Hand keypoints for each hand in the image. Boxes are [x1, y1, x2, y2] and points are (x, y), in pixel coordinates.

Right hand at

- - - - -

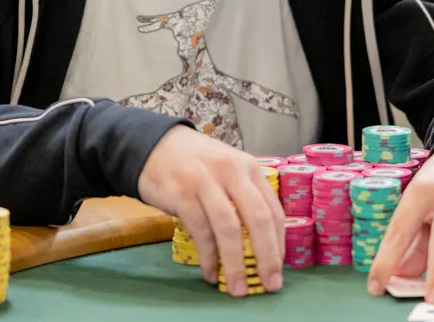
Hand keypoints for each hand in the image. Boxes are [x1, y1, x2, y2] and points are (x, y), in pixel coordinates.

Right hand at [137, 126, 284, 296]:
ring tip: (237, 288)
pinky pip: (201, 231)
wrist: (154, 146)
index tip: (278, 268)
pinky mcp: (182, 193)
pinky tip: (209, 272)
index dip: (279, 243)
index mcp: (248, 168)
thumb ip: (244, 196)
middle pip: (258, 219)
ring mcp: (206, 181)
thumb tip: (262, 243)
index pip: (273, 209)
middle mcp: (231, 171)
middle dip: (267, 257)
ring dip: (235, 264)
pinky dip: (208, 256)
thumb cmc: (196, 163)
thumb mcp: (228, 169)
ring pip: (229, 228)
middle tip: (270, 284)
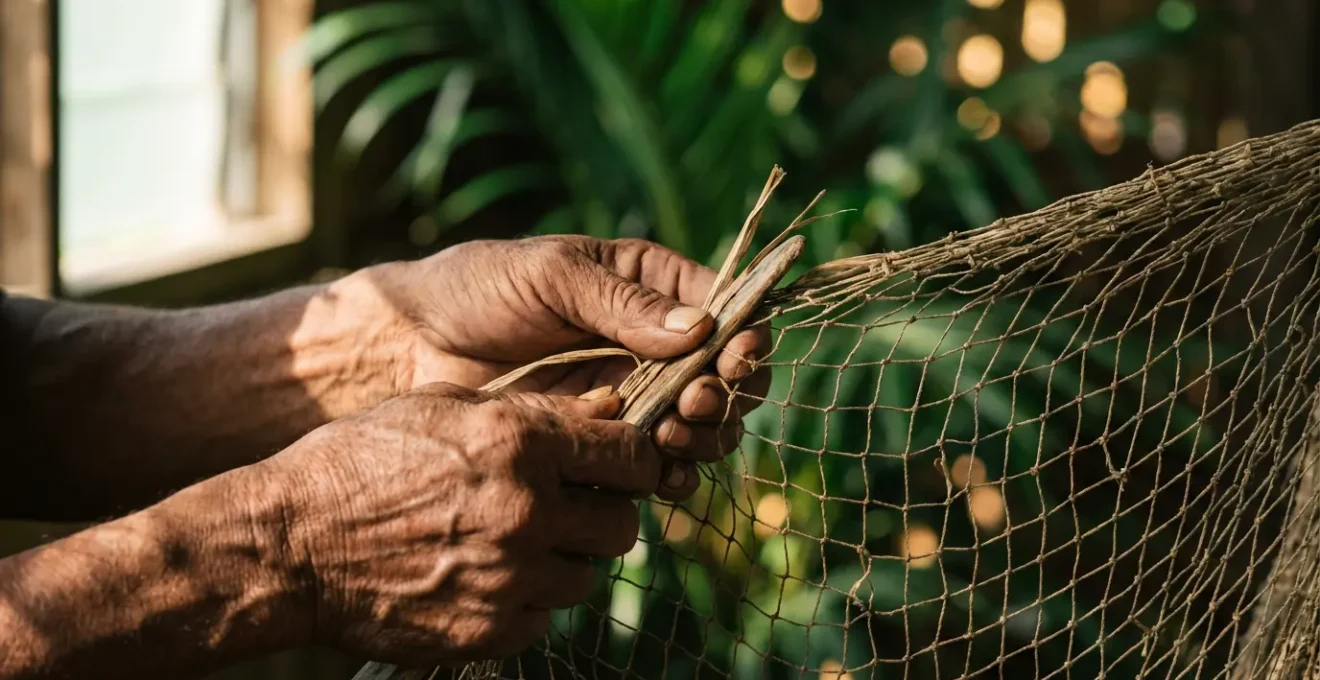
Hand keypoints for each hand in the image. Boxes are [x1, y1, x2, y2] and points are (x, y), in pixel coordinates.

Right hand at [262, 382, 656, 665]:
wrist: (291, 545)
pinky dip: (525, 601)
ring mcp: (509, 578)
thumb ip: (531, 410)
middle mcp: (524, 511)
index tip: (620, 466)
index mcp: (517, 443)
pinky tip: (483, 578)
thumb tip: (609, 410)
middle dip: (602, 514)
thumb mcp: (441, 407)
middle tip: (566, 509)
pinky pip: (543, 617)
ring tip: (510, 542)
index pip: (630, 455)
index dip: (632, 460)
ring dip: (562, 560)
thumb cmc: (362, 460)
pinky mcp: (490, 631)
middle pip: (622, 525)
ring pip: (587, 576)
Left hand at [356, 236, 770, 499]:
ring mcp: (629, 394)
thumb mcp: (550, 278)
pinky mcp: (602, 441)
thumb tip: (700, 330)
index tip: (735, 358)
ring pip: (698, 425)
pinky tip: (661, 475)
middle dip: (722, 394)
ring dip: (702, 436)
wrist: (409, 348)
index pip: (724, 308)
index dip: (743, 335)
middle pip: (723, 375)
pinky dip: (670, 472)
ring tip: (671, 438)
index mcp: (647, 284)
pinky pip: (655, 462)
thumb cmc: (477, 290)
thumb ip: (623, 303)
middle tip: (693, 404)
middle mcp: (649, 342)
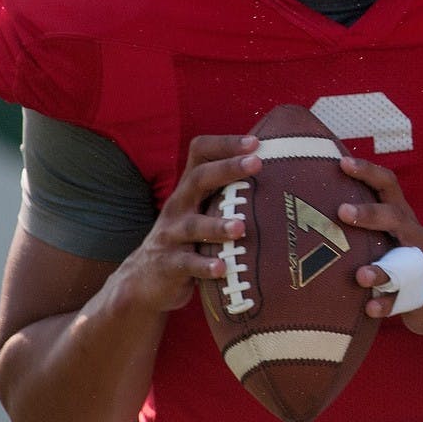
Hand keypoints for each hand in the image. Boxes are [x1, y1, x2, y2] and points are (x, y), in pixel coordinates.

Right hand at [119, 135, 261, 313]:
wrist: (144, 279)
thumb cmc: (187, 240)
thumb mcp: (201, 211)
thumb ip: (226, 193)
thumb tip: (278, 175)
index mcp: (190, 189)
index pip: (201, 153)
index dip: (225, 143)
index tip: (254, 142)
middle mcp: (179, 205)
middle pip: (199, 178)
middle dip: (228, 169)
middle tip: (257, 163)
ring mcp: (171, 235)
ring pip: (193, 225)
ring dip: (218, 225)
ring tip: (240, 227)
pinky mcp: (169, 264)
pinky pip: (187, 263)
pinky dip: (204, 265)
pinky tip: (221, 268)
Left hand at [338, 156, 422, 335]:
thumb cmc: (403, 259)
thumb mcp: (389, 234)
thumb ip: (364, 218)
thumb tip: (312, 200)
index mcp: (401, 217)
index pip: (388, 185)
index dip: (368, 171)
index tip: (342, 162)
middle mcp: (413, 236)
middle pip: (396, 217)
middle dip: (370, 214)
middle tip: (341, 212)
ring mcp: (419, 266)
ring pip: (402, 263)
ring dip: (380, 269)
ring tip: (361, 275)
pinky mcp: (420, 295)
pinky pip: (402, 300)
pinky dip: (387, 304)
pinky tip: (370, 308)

- - - - -

Work task
From the records above, transcribe exactly the lines starting at the one containing "wrist: (409, 348)" and ending at the one containing "index mcp: (190, 189)". Skip the pictures.

Answer
wrist: (409, 348)
index pip: (724, 308)
index dip: (743, 335)
middle pip: (723, 375)
pinky dip: (670, 472)
ring tip: (671, 438)
index mcp: (647, 284)
pinky pip: (655, 462)
thumb cmc: (477, 290)
thumb ip: (623, 303)
middle tip: (693, 404)
middle mcp: (649, 342)
Hand keypoints for each hand in the image. Boxes are [x1, y1, x2, y2] and points are (x, y), in pixel coordinates.

Right hand at [119, 135, 261, 313]:
wrist: (144, 279)
thumb cmc: (187, 240)
thumb mcp: (201, 211)
thumb ip: (226, 193)
thumb tip: (278, 175)
index mcp: (190, 189)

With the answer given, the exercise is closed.